Using a Microphones – When used properly, can turn a rather boring event into an amazing one. Microphones not only keep the audience alert, it amplifies speech of the speaker. The audience is able to hear your jokes and everyone gets to have a laugh. There is nothing as annoying when a section of the audience is left wondering why the rest are laughing and are left passing notes to one another asking what you said. It is important to ensure you use the microphone well if you want to make an impact with your audience.

What not to do when using a microphone

  • It takes a lot of input to make an event successful. So many factors may not go as planned because they are beyond your control. However it is important to do all you can to make the event a success for you and your audience. Even if you have spoken in many events such as this, you are never too experienced to do a mic check. Do not wait until it is your turn to speak to ask the audience if they can hear you.

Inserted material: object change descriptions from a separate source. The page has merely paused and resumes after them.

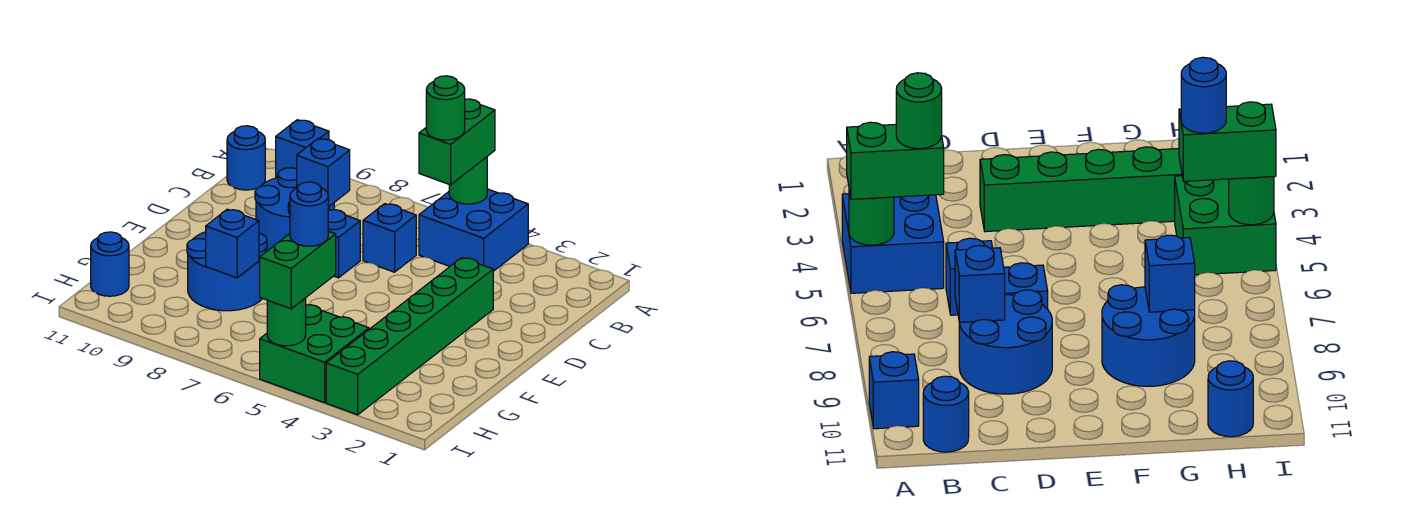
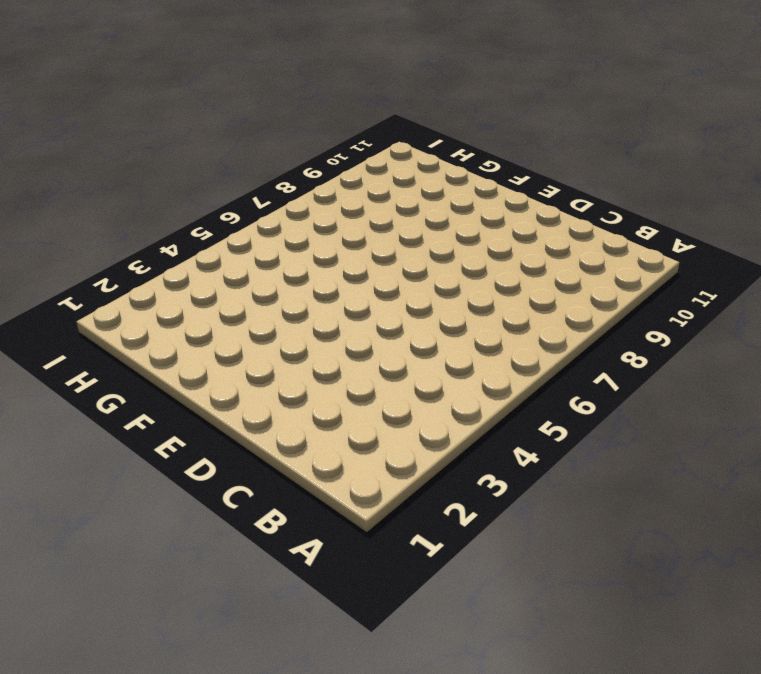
none -> blue 2x2 brick [419,189,528,271]
none -> blue 1x1 brick [276,120,329,178]
none -> blue 1x1 round brick [227,126,265,190]

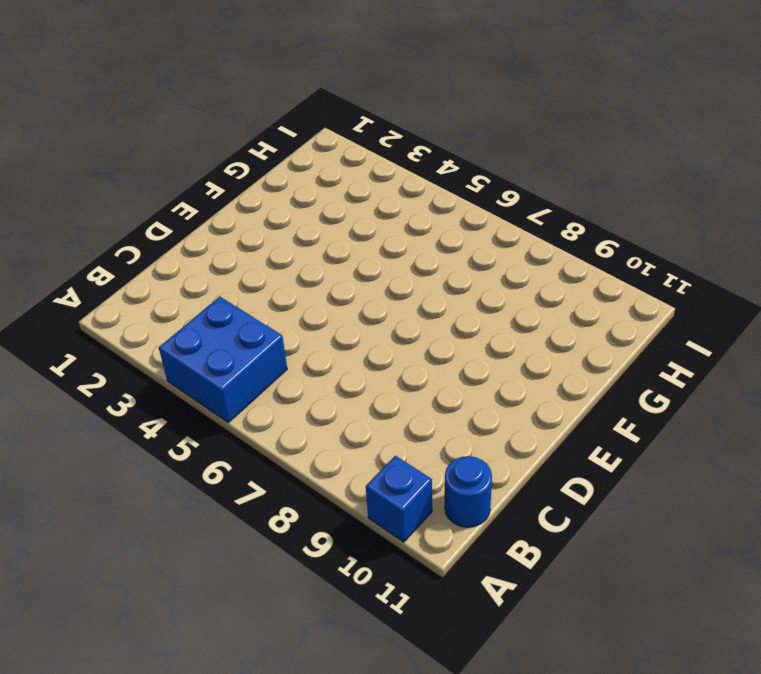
none -> blue 1x1 brick [363,204,416,272]
none -> blue 2x2 round brick [255,168,334,251]
none -> green 1x6 brick [326,258,493,415]

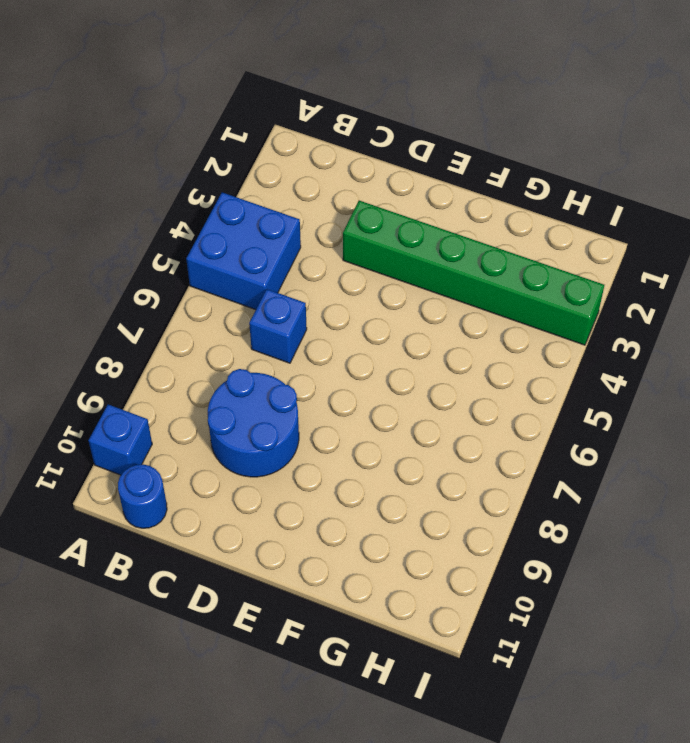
none -> blue 1x1 brick [328,209,360,278]
none -> blue 2x2 round brick [187,232,267,311]
none -> green 2x2 brick [260,305,369,403]

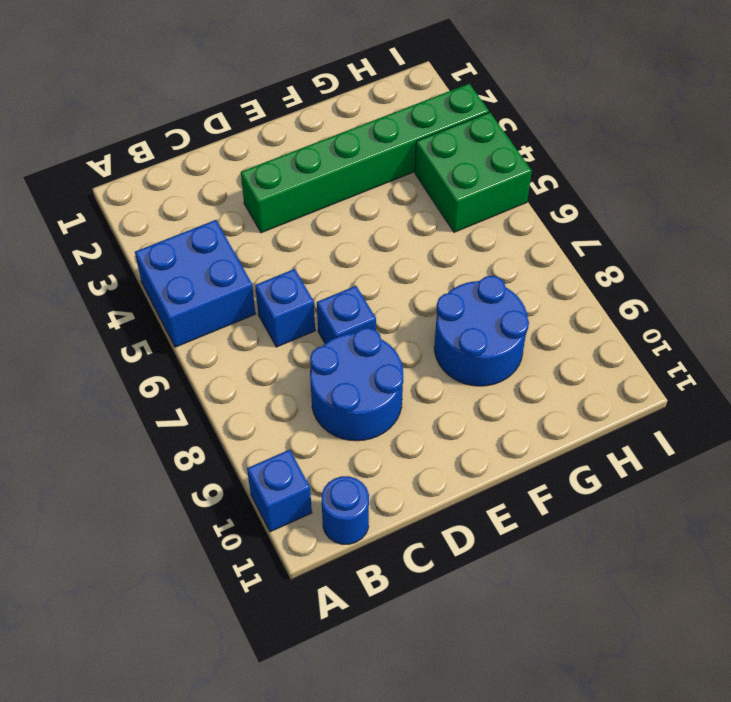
none -> blue 1x1 round brick [91,232,129,296]
none -> green 1x1 round brick [449,157,487,204]
none -> blue 1x1 brick [297,138,350,207]

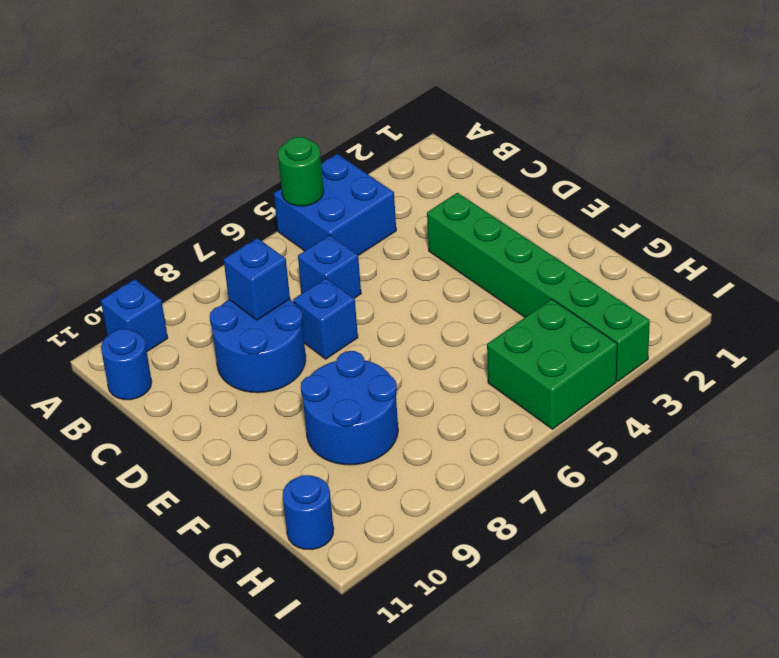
none -> blue 1x1 brick [206,209,259,278]
none -> green 1x1 round brick [267,298,306,346]
none -> green 1x2 brick [419,99,495,185]

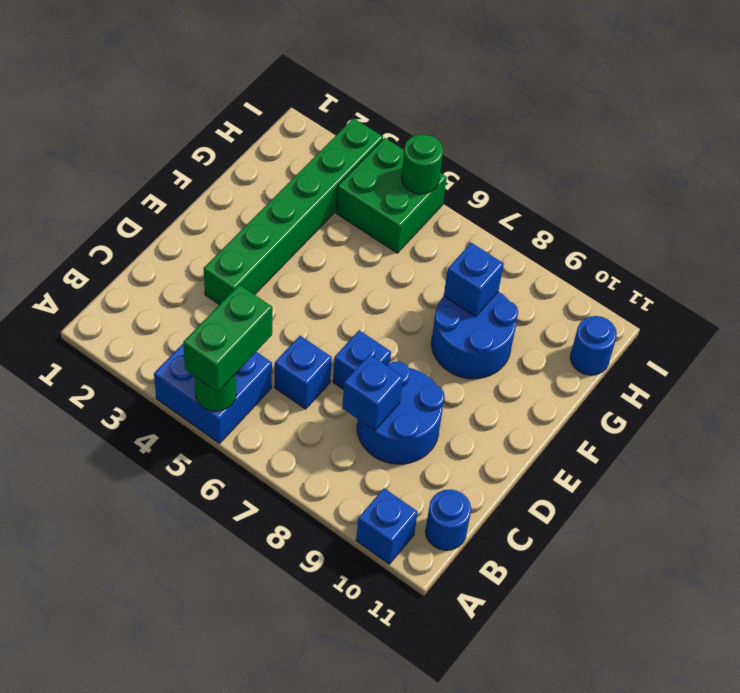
none -> green 1x2 brick [260,231,336,309]
none -> green 1x1 round brick [426,76,465,140]
none -> blue 1x1 round brick [290,182,328,246]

You should be confident enough on the performance of the mic before going on stage.
  • Whatever you do, steer away from the speakers. That screeching sound no only shows you are amateurs, it is also distracting. There is nothing wrong with being an amateur, what you need not do is announce it to all and sundry. Give them the impression you have done this all your life. If you ooze of confidence, the audience is likely to be keen on what you have to say.
  • Holding the microphone and not using it is a common mistake. If you have the microphone, kindly use it. It has a purpose. It is easy for a new user to forget that he has it in his hands. Try as much as possible not to forget.
  • A lavalier mic is supposed to be clipped on your clothing. It is designed that way. Do not use it as a hand microphone.
  • Microphones that have the on and off switches can be an embarrassment. It is always off when the most important speaker wants to use it. I bet you have been in events where this happens. Worse, no one is able to switch it on so they run around looking for another mic.
  • Cupping the mic is something musicians do to create a boom. Leave that to them. Do not do this at an event unless you are trying to create the same impact musicians do.

Speaking in front of an audience is hard enough.  All you can do is prepare yourself then pray that Murphy’s Law does not catch up with you. If you are adequately prepared to address the audience, then you have nothing to worry about. Proper use of the microphone is important for the audiences who have taken time to come and listen to you. The least you can do is prepare adequately so the output is great for all in attendance.